Reproduce the lines of the material word for word, starting with the line containing "Currently a fourth-ranked, 120-pound" and ending with the line containing "our way to seek out the best", with both of those lines included.

··· RECORDS PROVIDED ···

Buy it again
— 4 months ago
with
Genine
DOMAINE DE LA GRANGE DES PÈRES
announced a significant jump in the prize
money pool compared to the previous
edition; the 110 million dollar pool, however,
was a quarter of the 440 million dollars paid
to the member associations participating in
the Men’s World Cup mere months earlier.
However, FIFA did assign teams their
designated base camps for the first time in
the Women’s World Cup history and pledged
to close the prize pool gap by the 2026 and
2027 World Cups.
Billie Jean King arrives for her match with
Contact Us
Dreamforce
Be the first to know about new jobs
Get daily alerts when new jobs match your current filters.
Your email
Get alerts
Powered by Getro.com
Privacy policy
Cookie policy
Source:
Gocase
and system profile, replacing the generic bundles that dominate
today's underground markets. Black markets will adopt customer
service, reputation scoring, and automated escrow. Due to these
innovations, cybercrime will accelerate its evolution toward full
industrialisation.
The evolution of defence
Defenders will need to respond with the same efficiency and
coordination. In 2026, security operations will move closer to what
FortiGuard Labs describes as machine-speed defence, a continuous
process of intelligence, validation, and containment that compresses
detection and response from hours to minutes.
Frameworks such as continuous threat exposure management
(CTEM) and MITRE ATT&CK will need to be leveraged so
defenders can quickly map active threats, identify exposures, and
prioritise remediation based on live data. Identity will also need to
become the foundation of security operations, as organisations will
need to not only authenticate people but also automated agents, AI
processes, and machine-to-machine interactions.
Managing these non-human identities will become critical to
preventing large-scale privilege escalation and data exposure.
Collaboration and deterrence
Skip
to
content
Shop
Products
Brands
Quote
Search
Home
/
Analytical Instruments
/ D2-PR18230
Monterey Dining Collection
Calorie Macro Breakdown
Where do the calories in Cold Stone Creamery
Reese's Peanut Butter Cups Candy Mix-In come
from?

···
··· RECORDS PROVIDED ···

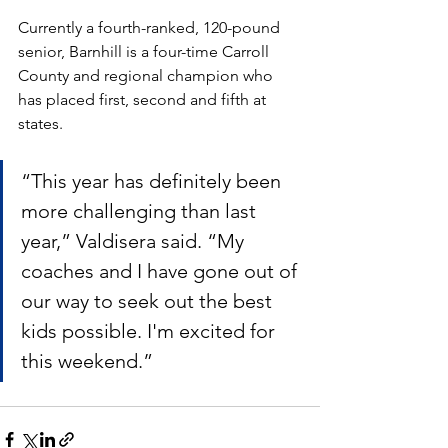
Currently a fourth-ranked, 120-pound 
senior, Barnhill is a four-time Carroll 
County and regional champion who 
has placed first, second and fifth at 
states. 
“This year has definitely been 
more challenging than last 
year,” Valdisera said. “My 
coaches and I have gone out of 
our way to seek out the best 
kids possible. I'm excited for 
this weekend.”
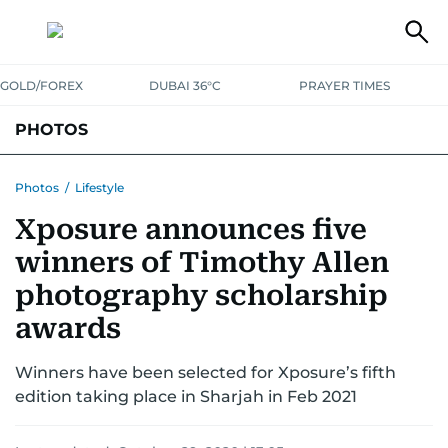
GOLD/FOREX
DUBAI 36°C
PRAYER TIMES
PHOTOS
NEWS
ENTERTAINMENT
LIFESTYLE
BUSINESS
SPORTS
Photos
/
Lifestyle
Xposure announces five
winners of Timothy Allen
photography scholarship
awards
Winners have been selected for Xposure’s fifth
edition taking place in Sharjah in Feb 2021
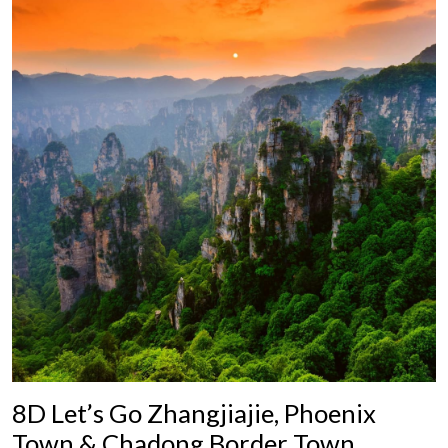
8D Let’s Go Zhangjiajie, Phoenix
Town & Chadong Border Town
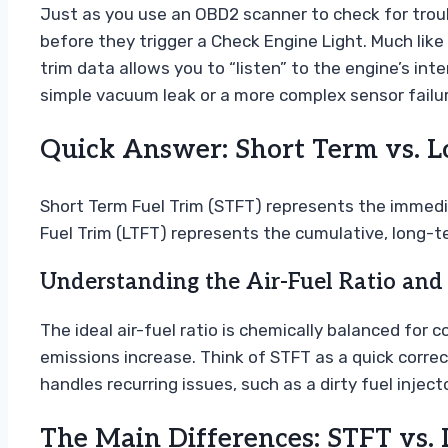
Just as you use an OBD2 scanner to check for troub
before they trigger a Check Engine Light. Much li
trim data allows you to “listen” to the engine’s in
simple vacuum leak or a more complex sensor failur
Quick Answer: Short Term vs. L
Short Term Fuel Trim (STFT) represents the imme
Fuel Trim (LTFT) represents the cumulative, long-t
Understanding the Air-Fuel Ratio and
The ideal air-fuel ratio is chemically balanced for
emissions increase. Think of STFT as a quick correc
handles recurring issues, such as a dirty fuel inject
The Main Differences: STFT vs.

···
··· RECORDS PROVIDED ···

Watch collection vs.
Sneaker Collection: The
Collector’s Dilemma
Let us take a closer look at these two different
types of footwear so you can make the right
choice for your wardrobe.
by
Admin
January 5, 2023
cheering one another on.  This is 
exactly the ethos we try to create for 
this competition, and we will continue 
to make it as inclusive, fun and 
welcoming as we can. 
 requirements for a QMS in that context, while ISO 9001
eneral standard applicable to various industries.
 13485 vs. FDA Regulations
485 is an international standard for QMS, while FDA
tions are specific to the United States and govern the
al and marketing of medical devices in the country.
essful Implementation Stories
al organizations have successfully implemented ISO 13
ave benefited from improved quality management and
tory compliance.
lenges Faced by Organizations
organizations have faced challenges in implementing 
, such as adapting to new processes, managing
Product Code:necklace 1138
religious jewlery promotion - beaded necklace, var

···

REPLY TO THE TASK:
Currently a fourth-ranked, 120-pound 
senior, Barnhill is a four-time Carroll 
County and regional champion who 
has placed first, second and fifth at 
states. 
“This year has definitely been 
more challenging than last 
year,” Valdisera said. “My 
coaches and I have gone out of 
our way to seek out the best 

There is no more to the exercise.